(Items listed in a dataset)

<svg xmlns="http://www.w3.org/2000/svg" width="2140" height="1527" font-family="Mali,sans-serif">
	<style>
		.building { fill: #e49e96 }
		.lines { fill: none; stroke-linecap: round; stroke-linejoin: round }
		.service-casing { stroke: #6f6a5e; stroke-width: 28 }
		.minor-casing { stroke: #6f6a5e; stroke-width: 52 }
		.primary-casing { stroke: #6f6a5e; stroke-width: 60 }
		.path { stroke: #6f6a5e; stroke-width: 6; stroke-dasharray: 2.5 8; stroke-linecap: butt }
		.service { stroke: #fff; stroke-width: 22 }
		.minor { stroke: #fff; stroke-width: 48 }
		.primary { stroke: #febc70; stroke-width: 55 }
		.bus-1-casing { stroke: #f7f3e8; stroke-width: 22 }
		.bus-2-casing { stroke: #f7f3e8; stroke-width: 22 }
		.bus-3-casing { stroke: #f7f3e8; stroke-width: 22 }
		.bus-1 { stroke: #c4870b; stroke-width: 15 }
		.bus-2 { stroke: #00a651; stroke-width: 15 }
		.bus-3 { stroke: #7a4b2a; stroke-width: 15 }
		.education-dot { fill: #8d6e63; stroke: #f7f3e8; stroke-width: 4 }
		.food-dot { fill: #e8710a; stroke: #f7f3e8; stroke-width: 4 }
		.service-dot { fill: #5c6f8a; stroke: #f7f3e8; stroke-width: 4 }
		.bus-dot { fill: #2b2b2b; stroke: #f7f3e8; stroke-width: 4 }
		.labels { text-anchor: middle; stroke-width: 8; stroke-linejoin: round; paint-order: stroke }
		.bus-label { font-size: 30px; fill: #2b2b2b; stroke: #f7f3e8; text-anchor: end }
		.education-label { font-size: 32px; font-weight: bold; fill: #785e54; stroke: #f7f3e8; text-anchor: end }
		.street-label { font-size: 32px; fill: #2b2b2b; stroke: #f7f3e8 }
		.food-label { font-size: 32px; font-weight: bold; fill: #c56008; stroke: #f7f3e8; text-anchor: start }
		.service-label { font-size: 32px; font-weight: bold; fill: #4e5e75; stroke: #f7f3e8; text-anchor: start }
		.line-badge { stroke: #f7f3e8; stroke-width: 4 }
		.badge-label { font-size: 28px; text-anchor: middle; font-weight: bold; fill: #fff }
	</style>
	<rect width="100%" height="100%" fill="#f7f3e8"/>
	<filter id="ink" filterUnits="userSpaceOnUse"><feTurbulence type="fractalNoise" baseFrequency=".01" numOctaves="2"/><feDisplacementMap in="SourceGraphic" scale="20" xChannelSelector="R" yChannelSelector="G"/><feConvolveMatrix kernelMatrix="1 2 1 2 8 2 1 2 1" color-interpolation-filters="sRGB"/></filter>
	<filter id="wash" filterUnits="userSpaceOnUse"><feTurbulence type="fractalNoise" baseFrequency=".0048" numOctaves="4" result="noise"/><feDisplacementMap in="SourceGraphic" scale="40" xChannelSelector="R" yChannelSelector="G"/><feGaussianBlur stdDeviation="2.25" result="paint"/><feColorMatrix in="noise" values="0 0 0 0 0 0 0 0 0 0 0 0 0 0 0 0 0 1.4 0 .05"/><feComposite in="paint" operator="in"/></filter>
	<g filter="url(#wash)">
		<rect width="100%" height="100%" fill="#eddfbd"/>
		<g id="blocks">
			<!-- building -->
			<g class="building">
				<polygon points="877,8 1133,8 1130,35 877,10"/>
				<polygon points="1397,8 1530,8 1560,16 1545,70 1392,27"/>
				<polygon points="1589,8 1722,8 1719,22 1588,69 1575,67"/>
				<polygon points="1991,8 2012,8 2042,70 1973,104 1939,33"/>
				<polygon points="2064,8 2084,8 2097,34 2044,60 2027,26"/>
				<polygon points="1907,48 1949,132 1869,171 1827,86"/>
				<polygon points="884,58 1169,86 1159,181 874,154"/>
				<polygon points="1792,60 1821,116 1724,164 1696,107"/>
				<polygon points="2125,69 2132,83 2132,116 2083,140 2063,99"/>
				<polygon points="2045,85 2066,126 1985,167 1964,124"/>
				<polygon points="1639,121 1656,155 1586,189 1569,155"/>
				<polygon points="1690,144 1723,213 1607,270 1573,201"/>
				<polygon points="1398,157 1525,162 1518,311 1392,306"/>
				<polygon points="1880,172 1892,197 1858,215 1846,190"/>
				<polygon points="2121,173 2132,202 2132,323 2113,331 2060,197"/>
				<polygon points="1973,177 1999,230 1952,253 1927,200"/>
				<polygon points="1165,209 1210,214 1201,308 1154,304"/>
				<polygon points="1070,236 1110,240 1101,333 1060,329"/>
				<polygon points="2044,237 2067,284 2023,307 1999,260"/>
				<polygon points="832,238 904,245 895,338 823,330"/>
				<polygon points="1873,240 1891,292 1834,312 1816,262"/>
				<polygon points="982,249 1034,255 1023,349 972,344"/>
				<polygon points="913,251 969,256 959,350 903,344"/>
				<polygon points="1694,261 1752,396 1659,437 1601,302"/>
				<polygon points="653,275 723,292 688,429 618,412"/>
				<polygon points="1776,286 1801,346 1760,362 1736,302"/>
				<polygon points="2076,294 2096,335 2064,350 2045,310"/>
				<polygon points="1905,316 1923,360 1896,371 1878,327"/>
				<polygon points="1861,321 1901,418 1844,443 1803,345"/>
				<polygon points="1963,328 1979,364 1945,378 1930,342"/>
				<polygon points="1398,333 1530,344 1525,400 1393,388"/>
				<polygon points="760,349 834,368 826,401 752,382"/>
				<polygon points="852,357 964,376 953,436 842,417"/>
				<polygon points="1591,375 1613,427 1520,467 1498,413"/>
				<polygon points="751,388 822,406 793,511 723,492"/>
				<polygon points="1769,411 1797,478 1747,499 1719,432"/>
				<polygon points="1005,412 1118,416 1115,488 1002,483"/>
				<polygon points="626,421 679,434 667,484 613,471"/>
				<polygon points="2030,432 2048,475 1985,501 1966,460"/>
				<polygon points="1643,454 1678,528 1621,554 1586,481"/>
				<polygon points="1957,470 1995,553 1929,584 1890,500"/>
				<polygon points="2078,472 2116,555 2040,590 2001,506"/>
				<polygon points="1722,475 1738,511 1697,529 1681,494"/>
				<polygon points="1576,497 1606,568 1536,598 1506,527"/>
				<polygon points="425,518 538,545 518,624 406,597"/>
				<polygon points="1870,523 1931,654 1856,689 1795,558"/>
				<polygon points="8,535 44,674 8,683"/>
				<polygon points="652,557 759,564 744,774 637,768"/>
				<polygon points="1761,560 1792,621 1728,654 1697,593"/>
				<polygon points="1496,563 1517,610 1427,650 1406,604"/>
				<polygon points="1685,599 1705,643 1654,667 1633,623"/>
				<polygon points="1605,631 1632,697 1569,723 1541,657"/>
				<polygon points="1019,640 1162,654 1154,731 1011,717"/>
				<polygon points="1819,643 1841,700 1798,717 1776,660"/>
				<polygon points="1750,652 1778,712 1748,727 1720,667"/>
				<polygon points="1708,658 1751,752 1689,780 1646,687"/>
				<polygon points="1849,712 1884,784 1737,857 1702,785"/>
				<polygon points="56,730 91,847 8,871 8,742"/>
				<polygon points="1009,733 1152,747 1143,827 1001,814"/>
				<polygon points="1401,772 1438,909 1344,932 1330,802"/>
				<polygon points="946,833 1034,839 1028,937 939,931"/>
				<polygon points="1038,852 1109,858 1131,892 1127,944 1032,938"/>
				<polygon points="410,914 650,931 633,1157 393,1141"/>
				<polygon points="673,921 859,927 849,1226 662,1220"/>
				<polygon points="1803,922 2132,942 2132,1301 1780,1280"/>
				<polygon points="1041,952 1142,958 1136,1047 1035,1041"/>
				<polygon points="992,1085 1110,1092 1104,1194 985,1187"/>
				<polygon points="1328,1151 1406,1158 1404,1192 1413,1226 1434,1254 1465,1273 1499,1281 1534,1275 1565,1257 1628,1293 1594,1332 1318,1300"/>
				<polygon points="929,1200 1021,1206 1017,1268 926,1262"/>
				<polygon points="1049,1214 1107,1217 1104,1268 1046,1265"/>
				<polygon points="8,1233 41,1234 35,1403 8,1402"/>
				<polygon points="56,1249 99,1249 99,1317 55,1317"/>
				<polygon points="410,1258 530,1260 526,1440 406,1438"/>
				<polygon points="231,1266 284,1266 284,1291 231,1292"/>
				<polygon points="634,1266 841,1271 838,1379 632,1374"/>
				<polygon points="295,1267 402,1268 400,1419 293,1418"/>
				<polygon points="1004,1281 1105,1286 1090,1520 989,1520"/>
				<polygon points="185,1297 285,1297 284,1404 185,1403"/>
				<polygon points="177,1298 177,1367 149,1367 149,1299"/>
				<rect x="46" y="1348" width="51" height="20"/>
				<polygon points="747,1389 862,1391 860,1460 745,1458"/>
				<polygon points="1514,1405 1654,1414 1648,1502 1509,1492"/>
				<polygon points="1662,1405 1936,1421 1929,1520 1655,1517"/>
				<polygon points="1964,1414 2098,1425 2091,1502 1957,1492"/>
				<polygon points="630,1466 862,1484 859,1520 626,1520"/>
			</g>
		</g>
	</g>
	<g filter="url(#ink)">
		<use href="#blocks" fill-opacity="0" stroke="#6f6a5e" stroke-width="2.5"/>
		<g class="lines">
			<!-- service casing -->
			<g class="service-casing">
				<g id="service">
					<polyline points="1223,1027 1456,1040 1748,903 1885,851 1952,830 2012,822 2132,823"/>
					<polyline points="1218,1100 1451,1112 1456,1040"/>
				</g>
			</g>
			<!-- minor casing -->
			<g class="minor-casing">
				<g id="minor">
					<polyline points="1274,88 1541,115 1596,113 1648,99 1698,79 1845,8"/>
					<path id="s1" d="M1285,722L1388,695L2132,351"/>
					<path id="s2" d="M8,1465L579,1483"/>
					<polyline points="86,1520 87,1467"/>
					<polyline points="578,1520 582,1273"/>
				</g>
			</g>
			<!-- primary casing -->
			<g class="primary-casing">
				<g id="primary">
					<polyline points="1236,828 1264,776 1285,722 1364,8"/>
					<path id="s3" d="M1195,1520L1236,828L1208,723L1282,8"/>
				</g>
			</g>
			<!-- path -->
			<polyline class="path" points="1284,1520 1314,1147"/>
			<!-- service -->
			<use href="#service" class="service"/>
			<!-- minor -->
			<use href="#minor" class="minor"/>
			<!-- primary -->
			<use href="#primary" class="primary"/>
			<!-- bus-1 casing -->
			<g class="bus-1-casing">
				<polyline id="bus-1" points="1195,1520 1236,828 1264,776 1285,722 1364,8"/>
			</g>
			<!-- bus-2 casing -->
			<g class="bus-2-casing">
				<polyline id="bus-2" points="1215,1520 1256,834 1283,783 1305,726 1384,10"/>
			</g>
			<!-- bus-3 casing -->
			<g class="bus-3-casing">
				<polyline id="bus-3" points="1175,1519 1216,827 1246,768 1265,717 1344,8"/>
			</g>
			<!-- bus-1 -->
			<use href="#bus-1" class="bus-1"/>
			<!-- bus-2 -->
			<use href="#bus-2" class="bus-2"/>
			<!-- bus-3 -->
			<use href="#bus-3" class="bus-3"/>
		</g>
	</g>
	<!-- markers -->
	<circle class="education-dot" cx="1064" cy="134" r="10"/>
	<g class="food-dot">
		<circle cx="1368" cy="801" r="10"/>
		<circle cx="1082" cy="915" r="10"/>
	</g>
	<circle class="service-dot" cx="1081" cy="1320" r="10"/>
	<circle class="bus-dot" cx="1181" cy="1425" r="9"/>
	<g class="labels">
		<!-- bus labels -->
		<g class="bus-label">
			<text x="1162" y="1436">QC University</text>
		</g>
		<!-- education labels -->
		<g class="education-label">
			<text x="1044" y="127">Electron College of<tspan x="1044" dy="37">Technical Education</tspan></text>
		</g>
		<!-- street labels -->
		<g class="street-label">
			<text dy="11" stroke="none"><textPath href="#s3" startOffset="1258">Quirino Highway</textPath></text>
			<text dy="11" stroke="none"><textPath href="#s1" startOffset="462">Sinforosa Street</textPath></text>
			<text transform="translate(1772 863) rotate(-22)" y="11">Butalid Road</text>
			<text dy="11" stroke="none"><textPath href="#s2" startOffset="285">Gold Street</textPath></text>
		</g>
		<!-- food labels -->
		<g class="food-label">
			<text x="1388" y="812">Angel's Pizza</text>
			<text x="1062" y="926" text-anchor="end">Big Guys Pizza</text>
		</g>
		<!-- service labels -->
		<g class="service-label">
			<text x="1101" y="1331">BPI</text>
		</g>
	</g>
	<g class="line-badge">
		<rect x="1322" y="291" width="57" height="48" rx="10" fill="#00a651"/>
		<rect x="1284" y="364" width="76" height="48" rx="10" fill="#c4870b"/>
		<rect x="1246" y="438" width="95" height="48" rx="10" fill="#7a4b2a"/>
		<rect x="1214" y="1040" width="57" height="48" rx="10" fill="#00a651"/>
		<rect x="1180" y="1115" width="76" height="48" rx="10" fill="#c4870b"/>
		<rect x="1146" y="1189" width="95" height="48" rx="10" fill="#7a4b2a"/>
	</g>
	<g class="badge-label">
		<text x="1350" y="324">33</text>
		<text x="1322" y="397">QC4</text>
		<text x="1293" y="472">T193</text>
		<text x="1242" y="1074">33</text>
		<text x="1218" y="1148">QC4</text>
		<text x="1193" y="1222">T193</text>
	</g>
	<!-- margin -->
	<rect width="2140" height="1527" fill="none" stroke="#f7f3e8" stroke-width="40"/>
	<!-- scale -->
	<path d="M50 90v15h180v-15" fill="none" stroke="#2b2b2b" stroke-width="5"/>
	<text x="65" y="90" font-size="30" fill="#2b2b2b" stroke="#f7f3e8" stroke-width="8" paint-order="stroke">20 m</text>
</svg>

## ASSIGNMENT:
Please go through the data above and copy each line containing the word "lines".

## OUTPUT BELOW:
		.lines { fill: none; stroke-linecap: round; stroke-linejoin: round }
		<g class="lines">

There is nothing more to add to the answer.